◆ Prompt ◆
Your answer must be the lines from the first record through the line that contains "Market potential: Describe", copied exactly and without any pictures.

Page-level text extractions:

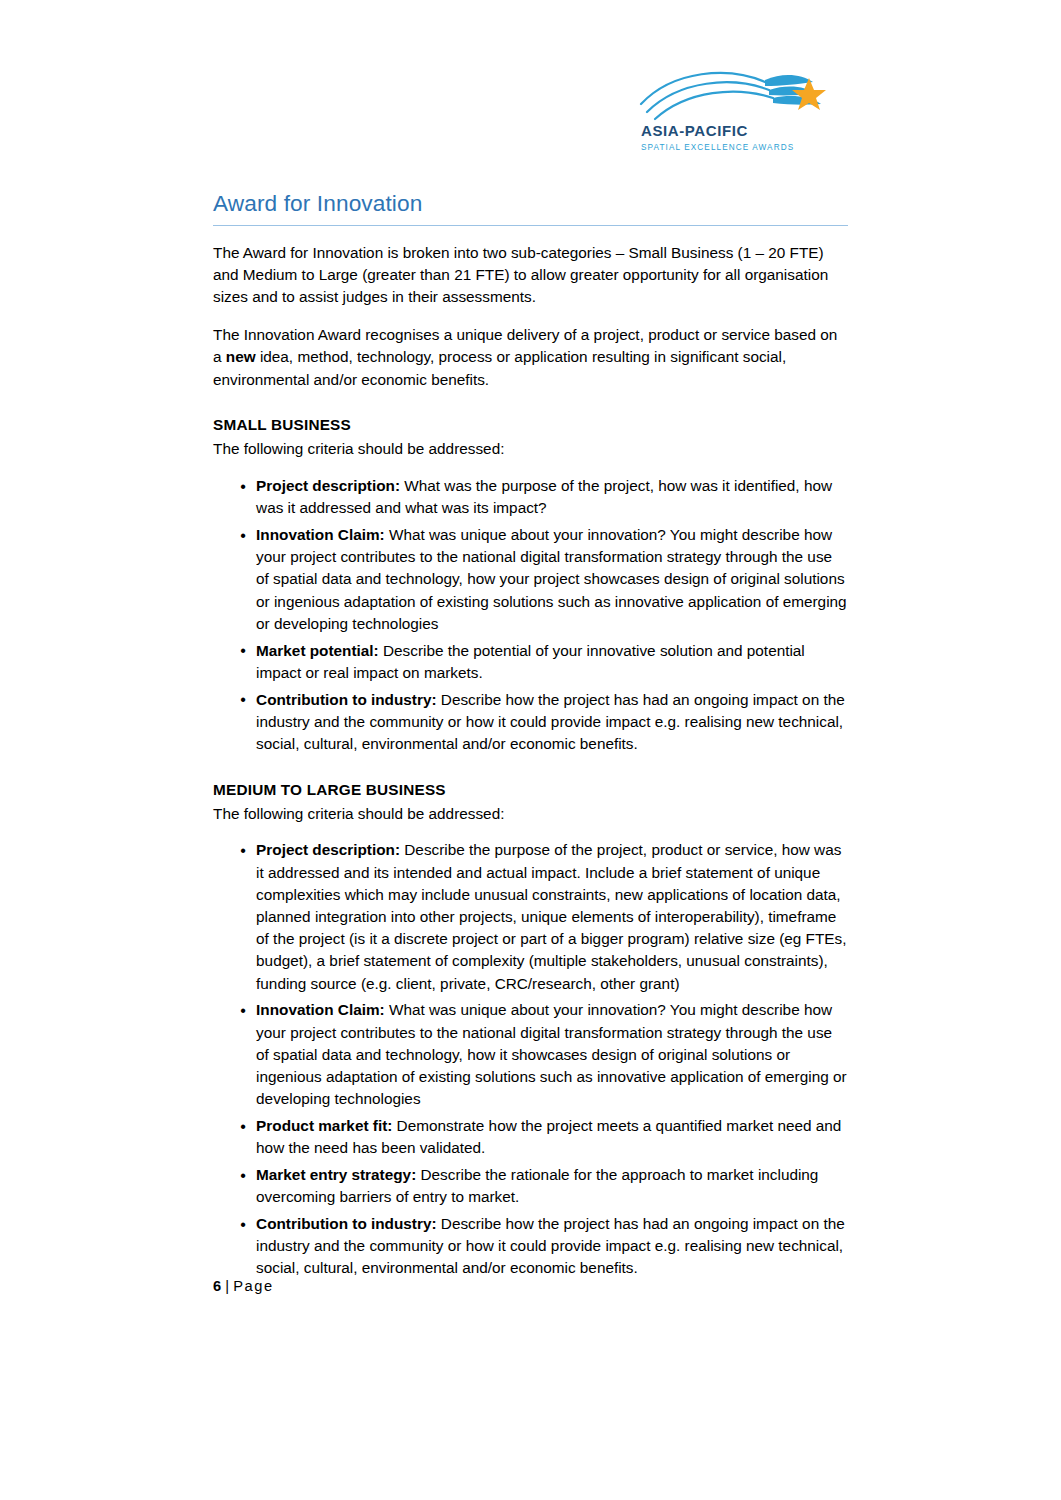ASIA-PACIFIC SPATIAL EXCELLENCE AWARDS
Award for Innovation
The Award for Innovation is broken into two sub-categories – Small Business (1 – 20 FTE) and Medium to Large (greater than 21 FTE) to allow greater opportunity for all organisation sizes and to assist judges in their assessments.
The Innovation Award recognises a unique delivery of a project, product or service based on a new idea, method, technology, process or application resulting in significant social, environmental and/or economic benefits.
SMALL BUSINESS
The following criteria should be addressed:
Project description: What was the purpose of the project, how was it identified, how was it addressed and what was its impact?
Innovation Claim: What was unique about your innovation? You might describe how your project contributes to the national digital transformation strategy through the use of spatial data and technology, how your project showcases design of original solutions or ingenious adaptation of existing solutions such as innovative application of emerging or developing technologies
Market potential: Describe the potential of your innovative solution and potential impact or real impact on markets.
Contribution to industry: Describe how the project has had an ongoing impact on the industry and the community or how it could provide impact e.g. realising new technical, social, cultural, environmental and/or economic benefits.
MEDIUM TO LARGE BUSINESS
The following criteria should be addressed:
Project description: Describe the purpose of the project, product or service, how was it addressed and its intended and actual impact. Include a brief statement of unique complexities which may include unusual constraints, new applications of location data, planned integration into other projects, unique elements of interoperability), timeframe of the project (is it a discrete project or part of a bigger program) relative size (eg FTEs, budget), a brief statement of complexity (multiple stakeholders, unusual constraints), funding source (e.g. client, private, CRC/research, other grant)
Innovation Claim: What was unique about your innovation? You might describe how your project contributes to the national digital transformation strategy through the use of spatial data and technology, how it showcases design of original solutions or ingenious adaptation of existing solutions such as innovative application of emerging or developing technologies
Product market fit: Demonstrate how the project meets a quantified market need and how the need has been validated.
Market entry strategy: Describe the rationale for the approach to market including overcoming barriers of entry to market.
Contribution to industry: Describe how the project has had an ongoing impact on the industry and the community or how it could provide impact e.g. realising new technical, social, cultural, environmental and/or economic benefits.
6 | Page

◆ Answer section ◆
ASIA-PACIFIC SPATIAL EXCELLENCE AWARDS
Award for Innovation
The Award for Innovation is broken into two sub-categories – Small Business (1 – 20 FTE) and Medium to Large (greater than 21 FTE) to allow greater opportunity for all organisation sizes and to assist judges in their assessments.
The Innovation Award recognises a unique delivery of a project, product or service based on a new idea, method, technology, process or application resulting in significant social, environmental and/or economic benefits.
SMALL BUSINESS
The following criteria should be addressed:
Project description: What was the purpose of the project, how was it identified, how was it addressed and what was its impact?
Innovation Claim: What was unique about your innovation? You might describe how your project contributes to the national digital transformation strategy through the use of spatial data and technology, how your project showcases design of original solutions or ingenious adaptation of existing solutions such as innovative application of emerging or developing technologies
Market potential: Describe the potential of your innovative solution and potential impact or real impact on markets.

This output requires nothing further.